» **ENTRIES**
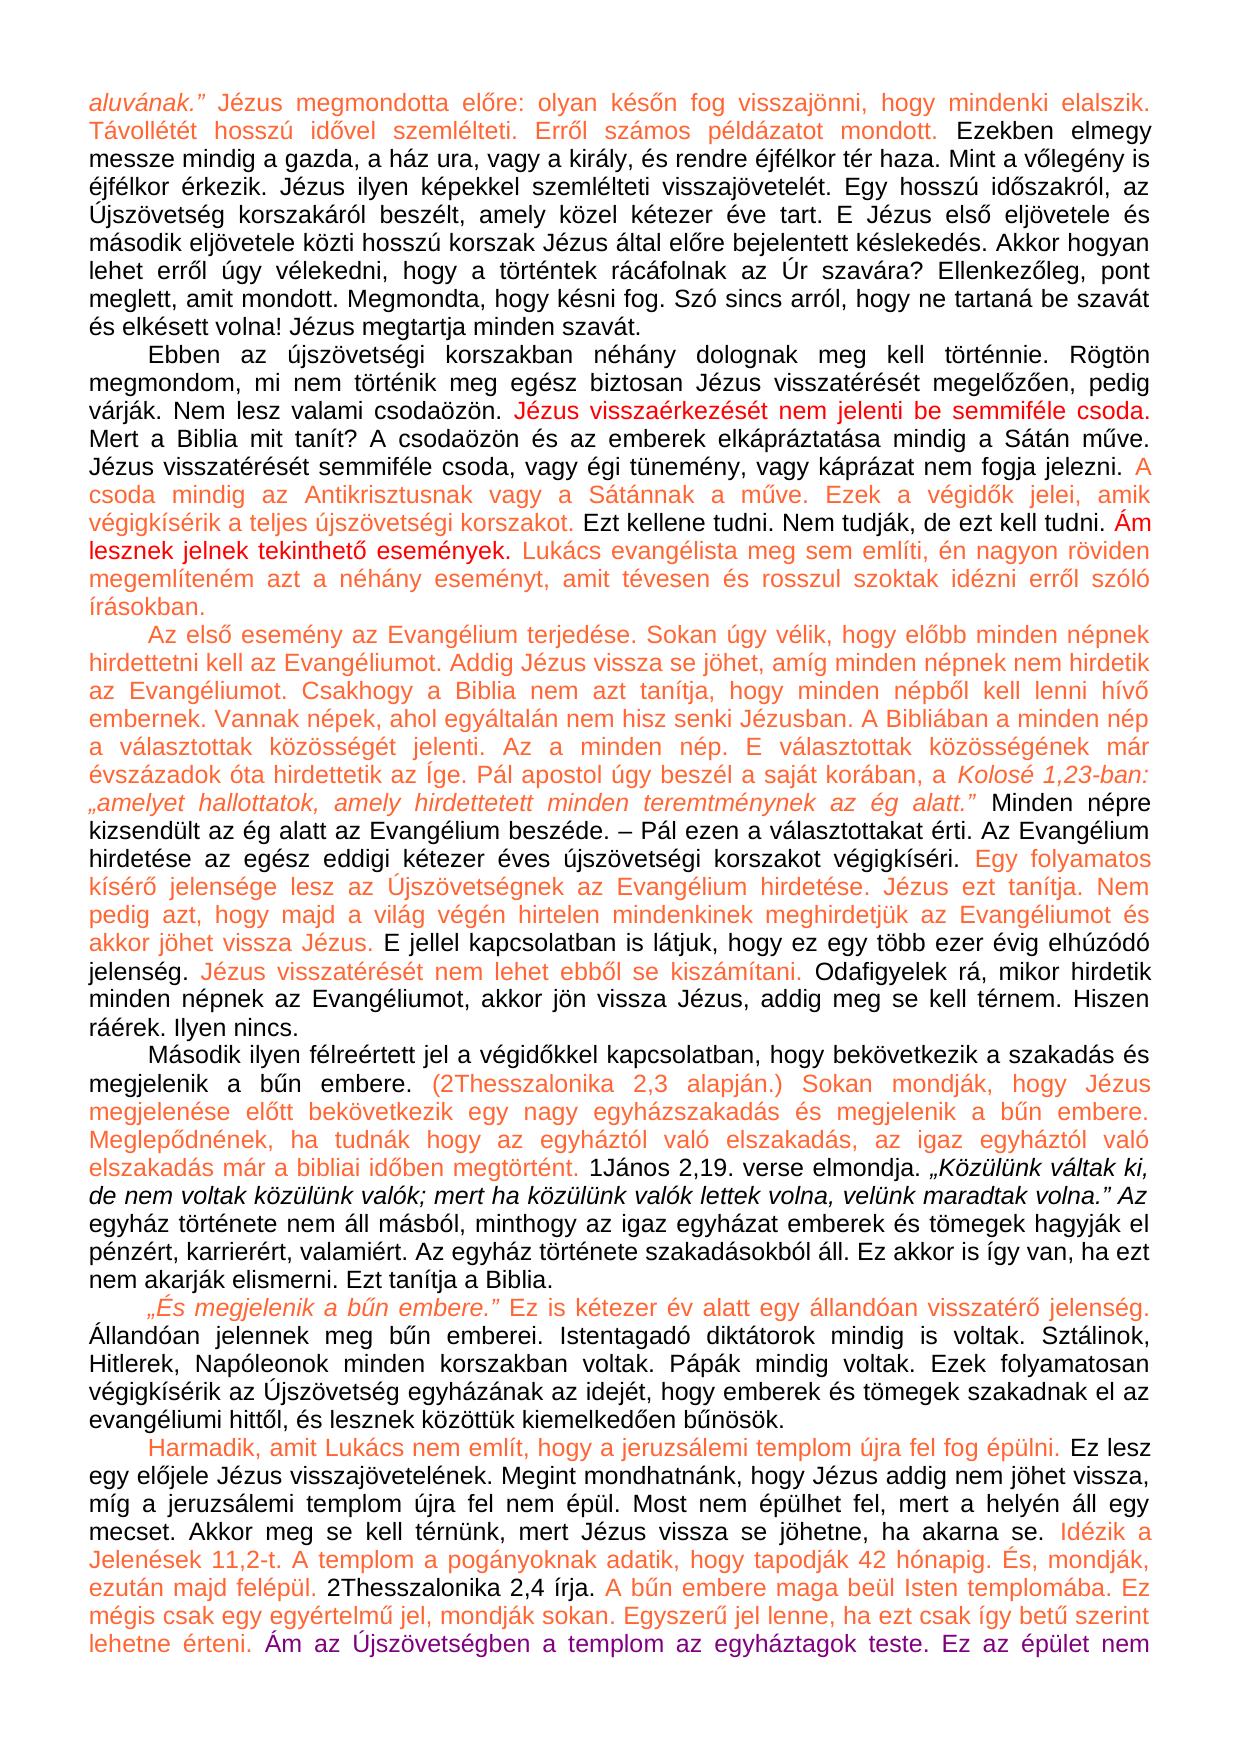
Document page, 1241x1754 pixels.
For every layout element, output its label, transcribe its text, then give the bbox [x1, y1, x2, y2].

text Ebben az újszövetségi korszakban néhány dolognak meg kell történnie. Rögtön megmondom, mi nem történik meg egész biztosan Jézus visszatérését megelőzően, pedig várják. Nem lesz valami csodaözön. Jézus visszaérkezését nem jelenti be semmiféle csoda. Mert a Biblia mit tanít? A csodaözön és az emberek elkápráztatása mindig a Sátán műve. Jézus visszatérését semmiféle csoda, vagy égi tünemény, vagy káprázat nem fogja jelezni. A csoda mindig az Antikrisztusnak vagy a Sátánnak a műve. Ezek a végidők jelei, amik végigkísérik a teljes újszövetségi korszakot. Ezt kellene tudni. Nem tudják, de ezt kell tudni. Ám lesznek jelnek tekinthető események. Lukács evangélista meg sem említi, én nagyon röviden megemlíteném azt a néhány eseményt, amit tévesen és rosszul szoktak idézni erről szóló írásokban. [88, 341, 1152, 621]
text Az első esemény az Evangélium terjedése. Sokan úgy vélik, hogy előbb minden népnek hirdettetni kell az Evangéliumot. Addig Jézus vissza se jöhet, amíg minden népnek nem hirdetik az Evangéliumot. Csakhogy a Biblia nem azt tanítja, hogy minden népből kell lenni hívő embernek. Vannak népek, ahol egyáltalán nem hisz senki Jézusban. A Bibliában a minden nép a választottak közösségét jelenti. Az a minden nép. E választottak közösségének már évszázadok óta hirdettetik az Íge. Pál apostol úgy beszél a saját korában, a Kolosé 1,23-ban: „amelyet hallottatok, amely hirdettetett minden teremtménynek az ég alatt.” Minden népre kizsendült az ég alatt az Evangélium beszéde. – Pál ezen a választottakat érti. Az Evangélium hirdetése az egész eddigi kétezer éves újszövetségi korszakot végigkíséri. Egy folyamatos kísérő jelensége lesz az Újszövetségnek az Evangélium hirdetése. Jézus ezt tanítja. Nem pedig azt, hogy majd a világ végén hirtelen mindenkinek meghirdetjük az Evangéliumot és akkor jöhet vissza Jézus. E jellel kapcsolatban is látjuk, hogy ez egy több ezer évig elhúzódó jelenség. Jézus visszatérését nem lehet ebből se kiszámítani. Odafigyelek rá, mikor hirdetik minden népnek az Evangéliumot, akkor jön vissza Jézus, addig meg se kell térnem. Hiszen ráérek. Ilyen nincs. [88, 621, 1152, 1041]
text Második ilyen félreértett jel a végidőkkel kapcsolatban, hogy bekövetkezik a szakadás és megjelenik a bűn embere. (2Thesszalonika 2,3 alapján.) Sokan mondják, hogy Jézus megjelenése előtt bekövetkezik egy nagy egyházszakadás és megjelenik a bűn embere. Meglepődnének, ha tudnák hogy az egyháztól való elszakadás, az igaz egyháztól való elszakadás már a bibliai időben megtörtént. 1János 2,19. verse elmondja. „Közülünk váltak ki, de nem voltak közülünk valók; mert ha közülünk valók lettek volna, velünk maradtak volna.” Az egyház története nem áll másból, minthogy az igaz egyházat emberek és tömegek hagyják el pénzért, karrierért, valamiért. Az egyház története szakadásokból áll. Ez akkor is így van, ha ezt nem akarják elismerni. Ezt tanítja a Biblia. [88, 1041, 1152, 1293]
text Harmadik, amit Lukács nem említ, hogy a jeruzsálemi templom újra fel fog épülni. Ez lesz egy előjele Jézus visszajövetelének. Megint mondhatnánk, hogy Jézus addig nem jöhet vissza, míg a jeruzsálemi templom újra fel nem épül. Most nem épülhet fel, mert a helyén áll egy mecset. Akkor meg se kell térnünk, mert Jézus vissza se jöhetne, ha akarna se. Idézik a Jelenések 11,2-t. A templom a pogányoknak adatik, hogy tapodják 42 hónapig. És, mondják, ezután majd felépül. 2Thesszalonika 2,4 írja. A bűn embere maga beül Isten templomába. Ez mégis csak egy egyértelmű jel, mondják sokan. Egyszerű jel lenne, ha ezt csak így betű szerint lehetne érteni. Ám az Újszövetségben a templom az egyháztagok teste. Ez az épület nem [88, 1433, 1152, 1658]
text „És megjelenik a bűn embere.” Ez is kétezer év alatt egy állandóan visszatérő jelenség. Állandóan jelennek meg bűn emberei. Istentagadó diktátorok mindig is voltak. Sztálinok, Hitlerek, Napóleonok minden korszakban voltak. Pápák mindig voltak. Ezek folyamatosan végigkísérik az Újszövetség egyházának az idejét, hogy emberek és tömegek szakadnak el az evangéliumi hittől, és lesznek közöttük kiemelkedően bűnösök. [88, 1293, 1152, 1433]
text aluvának.” Jézus megmondotta előre: olyan későn fog visszajönni, hogy mindenki elalszik. Távollétét hosszú idővel szemlélteti. Erről számos példázatot mondott. Ezekben elmegy messze mindig a gazda, a ház ura, vagy a király, és rendre éjfélkor tér haza. Mint a vőlegény is éjfélkor érkezik. Jézus ilyen képekkel szemlélteti visszajövetelét. Egy hosszú időszakról, az Újszövetség korszakáról beszélt, amely közel kétezer éve tart. E Jézus első eljövetele és második eljövetele közti hosszú korszak Jézus által előre bejelentett késlekedés. Akkor hogyan lehet erről úgy vélekedni, hogy a történtek rácáfolnak az Úr szavára? Ellenkezőleg, pont meglett, amit mondott. Megmondta, hogy késni fog. Szó sincs arról, hogy ne tartaná be szavát és elkésett volna! Jézus megtartja minden szavát. [88, 88, 1152, 341]
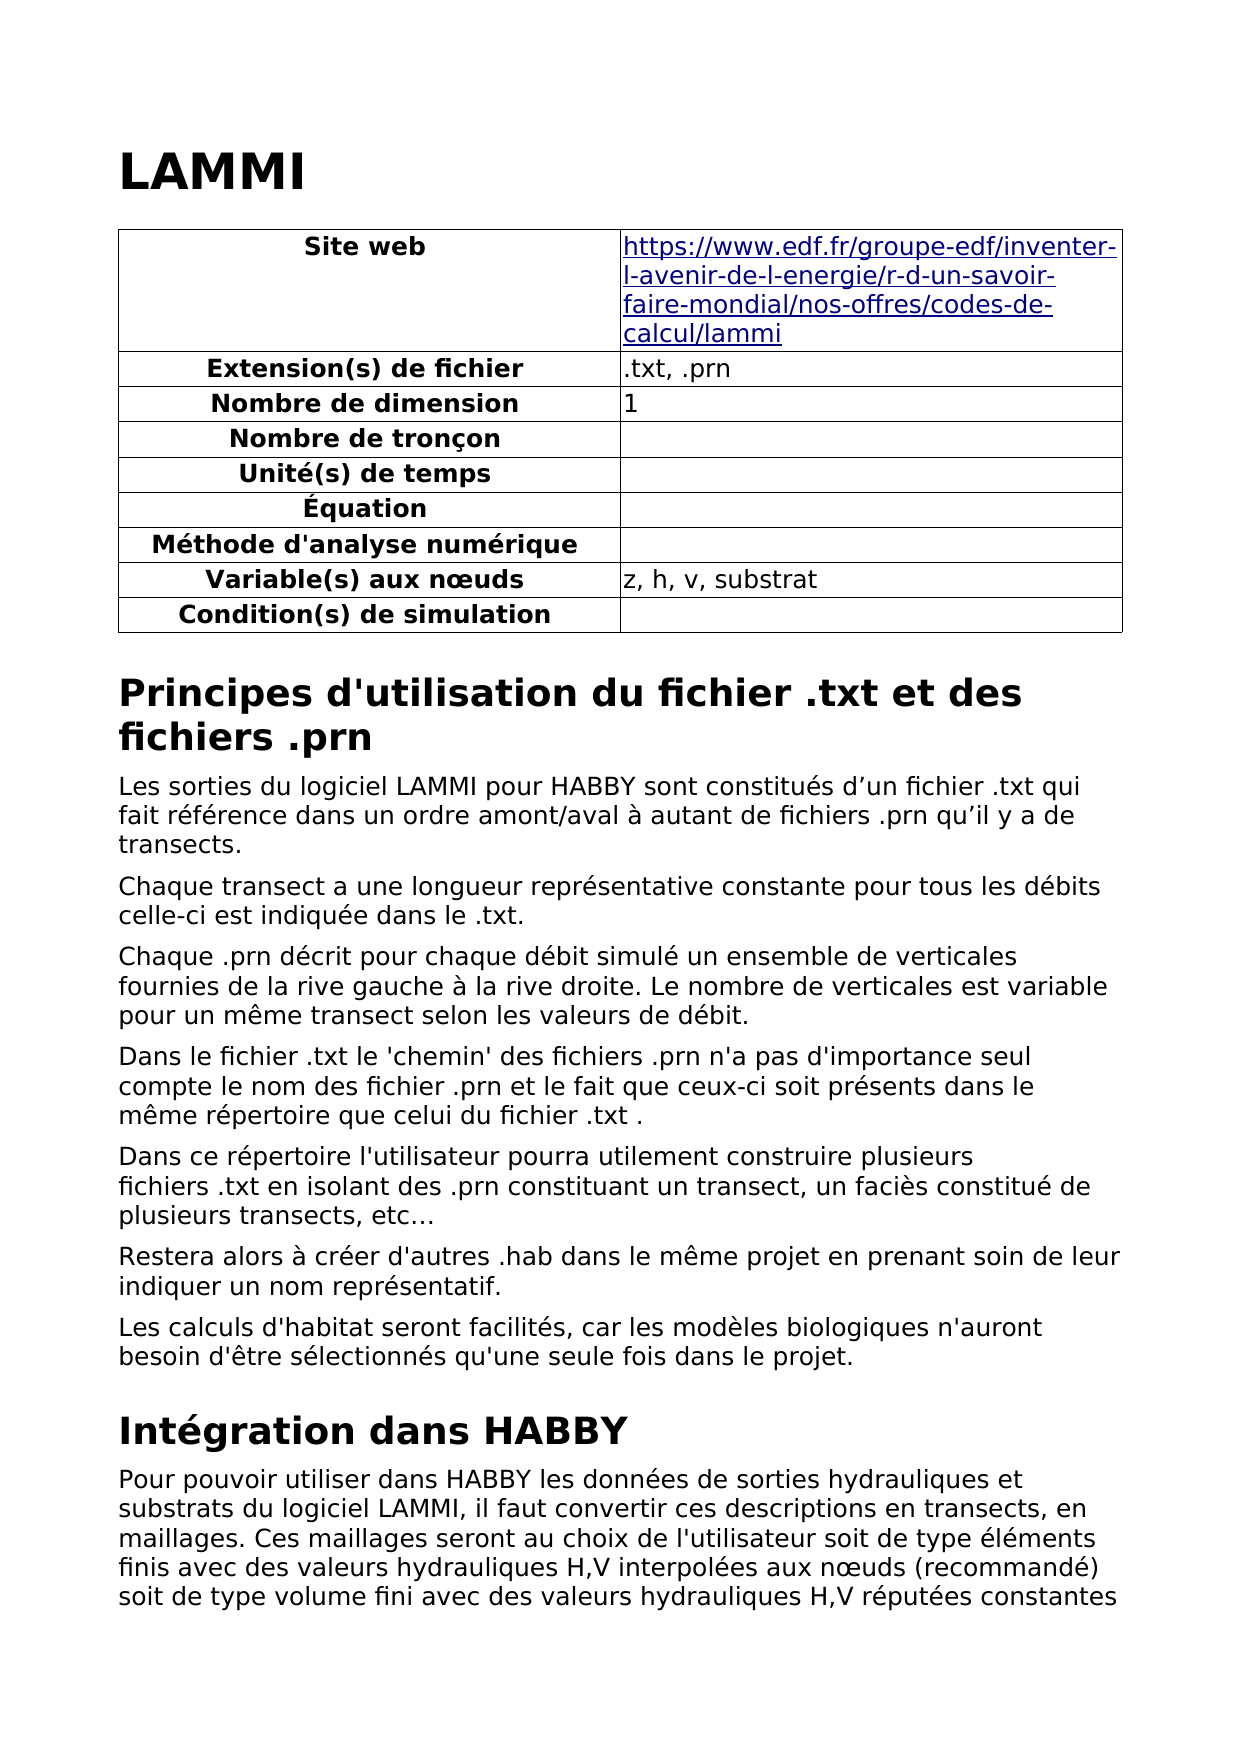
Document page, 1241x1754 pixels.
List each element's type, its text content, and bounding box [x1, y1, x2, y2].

» **INSTRUCTION**
Please reproduce the lines above verbatim, omitting the pictures.

» **EXPECTED ANSWER**
Document page, 1241x1754 pixels.
For every layout element, output its label, transcribe its text, then give the bbox [x1, y1, x2, y2].

text Ebben az újszövetségi korszakban néhány dolognak meg kell történnie. Rögtön megmondom, mi nem történik meg egész biztosan Jézus visszatérését megelőzően, pedig várják. Nem lesz valami csodaözön. Jézus visszaérkezését nem jelenti be semmiféle csoda. Mert a Biblia mit tanít? A csodaözön és az emberek elkápráztatása mindig a Sátán műve. Jézus visszatérését semmiféle csoda, vagy égi tünemény, vagy káprázat nem fogja jelezni. A csoda mindig az Antikrisztusnak vagy a Sátánnak a műve. Ezek a végidők jelei, amik végigkísérik a teljes újszövetségi korszakot. Ezt kellene tudni. Nem tudják, de ezt kell tudni. Ám lesznek jelnek tekinthető események. Lukács evangélista meg sem említi, én nagyon röviden megemlíteném azt a néhány eseményt, amit tévesen és rosszul szoktak idézni erről szóló írásokban. [88, 341, 1152, 621]
text Az első esemény az Evangélium terjedése. Sokan úgy vélik, hogy előbb minden népnek hirdettetni kell az Evangéliumot. Addig Jézus vissza se jöhet, amíg minden népnek nem hirdetik az Evangéliumot. Csakhogy a Biblia nem azt tanítja, hogy minden népből kell lenni hívő embernek. Vannak népek, ahol egyáltalán nem hisz senki Jézusban. A Bibliában a minden nép a választottak közösségét jelenti. Az a minden nép. E választottak közösségének már évszázadok óta hirdettetik az Íge. Pál apostol úgy beszél a saját korában, a Kolosé 1,23-ban: „amelyet hallottatok, amely hirdettetett minden teremtménynek az ég alatt.” Minden népre kizsendült az ég alatt az Evangélium beszéde. – Pál ezen a választottakat érti. Az Evangélium hirdetése az egész eddigi kétezer éves újszövetségi korszakot végigkíséri. Egy folyamatos kísérő jelensége lesz az Újszövetségnek az Evangélium hirdetése. Jézus ezt tanítja. Nem pedig azt, hogy majd a világ végén hirtelen mindenkinek meghirdetjük az Evangéliumot és akkor jöhet vissza Jézus. E jellel kapcsolatban is látjuk, hogy ez egy több ezer évig elhúzódó jelenség. Jézus visszatérését nem lehet ebből se kiszámítani. Odafigyelek rá, mikor hirdetik minden népnek az Evangéliumot, akkor jön vissza Jézus, addig meg se kell térnem. Hiszen ráérek. Ilyen nincs. [88, 621, 1152, 1041]
text Második ilyen félreértett jel a végidőkkel kapcsolatban, hogy bekövetkezik a szakadás és megjelenik a bűn embere. (2Thesszalonika 2,3 alapján.) Sokan mondják, hogy Jézus megjelenése előtt bekövetkezik egy nagy egyházszakadás és megjelenik a bűn embere. Meglepődnének, ha tudnák hogy az egyháztól való elszakadás, az igaz egyháztól való elszakadás már a bibliai időben megtörtént. 1János 2,19. verse elmondja. „Közülünk váltak ki, de nem voltak közülünk valók; mert ha közülünk valók lettek volna, velünk maradtak volna.” Az egyház története nem áll másból, minthogy az igaz egyházat emberek és tömegek hagyják el pénzért, karrierért, valamiért. Az egyház története szakadásokból áll. Ez akkor is így van, ha ezt nem akarják elismerni. Ezt tanítja a Biblia. [88, 1041, 1152, 1293]
text Harmadik, amit Lukács nem említ, hogy a jeruzsálemi templom újra fel fog épülni. Ez lesz egy előjele Jézus visszajövetelének. Megint mondhatnánk, hogy Jézus addig nem jöhet vissza, míg a jeruzsálemi templom újra fel nem épül. Most nem épülhet fel, mert a helyén áll egy mecset. Akkor meg se kell térnünk, mert Jézus vissza se jöhetne, ha akarna se. Idézik a Jelenések 11,2-t. A templom a pogányoknak adatik, hogy tapodják 42 hónapig. És, mondják, ezután majd felépül. 2Thesszalonika 2,4 írja. A bűn embere maga beül Isten templomába. Ez mégis csak egy egyértelmű jel, mondják sokan. Egyszerű jel lenne, ha ezt csak így betű szerint lehetne érteni. Ám az Újszövetségben a templom az egyháztagok teste. Ez az épület nem [88, 1433, 1152, 1658]
text „És megjelenik a bűn embere.” Ez is kétezer év alatt egy állandóan visszatérő jelenség. Állandóan jelennek meg bűn emberei. Istentagadó diktátorok mindig is voltak. Sztálinok, Hitlerek, Napóleonok minden korszakban voltak. Pápák mindig voltak. Ezek folyamatosan végigkísérik az Újszövetség egyházának az idejét, hogy emberek és tömegek szakadnak el az evangéliumi hittől, és lesznek közöttük kiemelkedően bűnösök. [88, 1293, 1152, 1433]
text aluvának.” Jézus megmondotta előre: olyan későn fog visszajönni, hogy mindenki elalszik. Távollétét hosszú idővel szemlélteti. Erről számos példázatot mondott. Ezekben elmegy messze mindig a gazda, a ház ura, vagy a király, és rendre éjfélkor tér haza. Mint a vőlegény is éjfélkor érkezik. Jézus ilyen képekkel szemlélteti visszajövetelét. Egy hosszú időszakról, az Újszövetség korszakáról beszélt, amely közel kétezer éve tart. E Jézus első eljövetele és második eljövetele közti hosszú korszak Jézus által előre bejelentett késlekedés. Akkor hogyan lehet erről úgy vélekedni, hogy a történtek rácáfolnak az Úr szavára? Ellenkezőleg, pont meglett, amit mondott. Megmondta, hogy késni fog. Szó sincs arról, hogy ne tartaná be szavát és elkésett volna! Jézus megtartja minden szavát. [88, 88, 1152, 341]
Document page, 1241x1754 pixels.
List each element's type, its text content, and bounding box [x1, y1, x2, y2].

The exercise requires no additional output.